▶ [Quoted passage]
+--

Although silicon photonics offers the most mature integrated photonics platform, leveraging the decades of development of CMOS processes for integrated electronics, it is not transparent at 1064 nm. Thin Film Lithium Niobate (TFLN) is an ideal material due to its transparency in this window and with modulators that exhibit high linearity and bandwidth. At 1550 nm, there has been years of dedicated research effort, allowing the development of fast CMOS driven modulators at 70 Gbit/s15 with a recent demonstration of a fully packaged 100 GHz-bandwidth modulator16. Some of the challenges faced by TFLN include unwanted effects produced by the mobile charge carriers, leading to DC bias drift; this effect has been known for years in bulk LN17. The drift is generally corrected in TFLN by feedback loops and thermo-optic phase shifters18, with recent alternative correction strategies involving a pre-processing of the TFLN with an Ar+ milling19. At 1064 nm, the platform still has lots of room for development20, where fabricated modulators with thin electrodes and DC-only characterizations were reported in21, and RF characterization up to 5 GHz was reported in22. A recent fabrication of a >38 GHz bandwidth modulator was realized with etched waveguides and an optimized travelling wave electrode (TWE) design23, here the measurement was bandwidth limited by the photodiode, the modulator was simulated to have 1.7 dB of roll-off in EO response at 80 GHz. When considering platform development for use at a new wavelength, there are many geometrical parameters that affect performance, notably the waveguide type, its cross section and the starting thickness of the LN which undergoes etching.
In this paper, in order to inform process design choices for operators wishing to work with TFLN at 1064 nm, various waveguide geometries at 1064 nm are simulated and the relative propagation loss and electro-optic (EO) phase shifter performance is compared. The waveguides correspond to the often reported etched and rib-loaded geometries24, an additional waveguide is considered for the first time for the TFLN platform, combining etch and rib-loading process steps. Atomic force microscopy (AFM) scans and visible spectrum measurements are used to estimate the roughness in order to calculate the optical scattering losses via the Payne-Lacey model; compared to telecom wavelengths this is particularly critical at 1064 nm due to Rayleigh scattering scaling with the inverse of the wavelength to the fourth power, the effect is usually not considered in simulative work. Problems with the polarization mixing are also investigated for the first time at the 1064 nm wavelength, and the behaviour is compared among the geometries. The effects of changing the waveguide width and thickness of the LN substrate are then investigated for the etched geometry.

+--

▶ [What is needed]
Answer these questions using the passage on thin film lithium niobate modulators.
1. At which wavelength is silicon photonics not transparent?
2. In the fabrication of the >38 GHz bandwidth modulator, what limited the bandwidth of the measurement?
3. Which model is used to calculate the optical scattering losses?

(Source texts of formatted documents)
+--

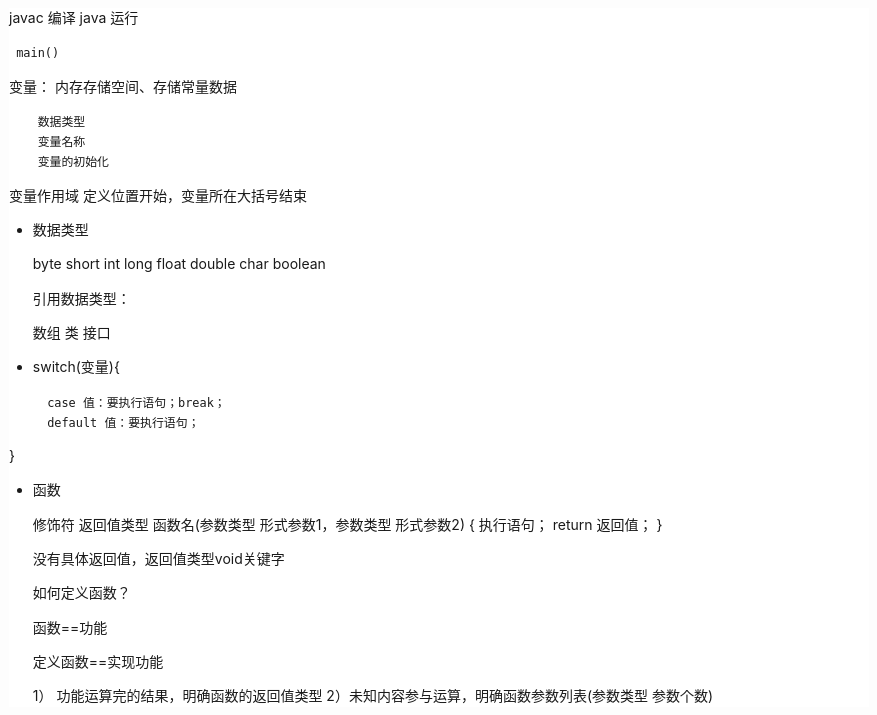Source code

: javac 编译
java 运行

     main()
     
     
变量： 内存存储空间、存储常量数据

        
        数据类型
        变量名称
        变量的初始化
        
        
变量作用域 定义位置开始，变量所在大括号结束

- 数据类型
    
    byte
    short
    int
    long
    float
    double
    char
    boolean
    
    
    引用数据类型：
    
    
    数组
    类
    接口             
     
     
- switch(变量){
        
        case 值：要执行语句；break；
        default 值：要执行语句；
}       


- 函数 
    
    修饰符 返回值类型 函数名(参数类型 形式参数1，参数类型 形式参数2)
    {
        执行语句；
        return 返回值；
    }
    
    
    
    没有具体返回值，返回值类型void关键字
    
    
    如何定义函数？
    
    函数==功能
    
    定义函数==实现功能
    
    1） 功能运算完的结果，明确函数的返回值类型
    2）未知内容参与运算，明确函数参数列表(参数类型 参数个数)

+--

▶ [Your solution]
1. 1064 nm
2. The photodiode
3. The Payne-Lacey model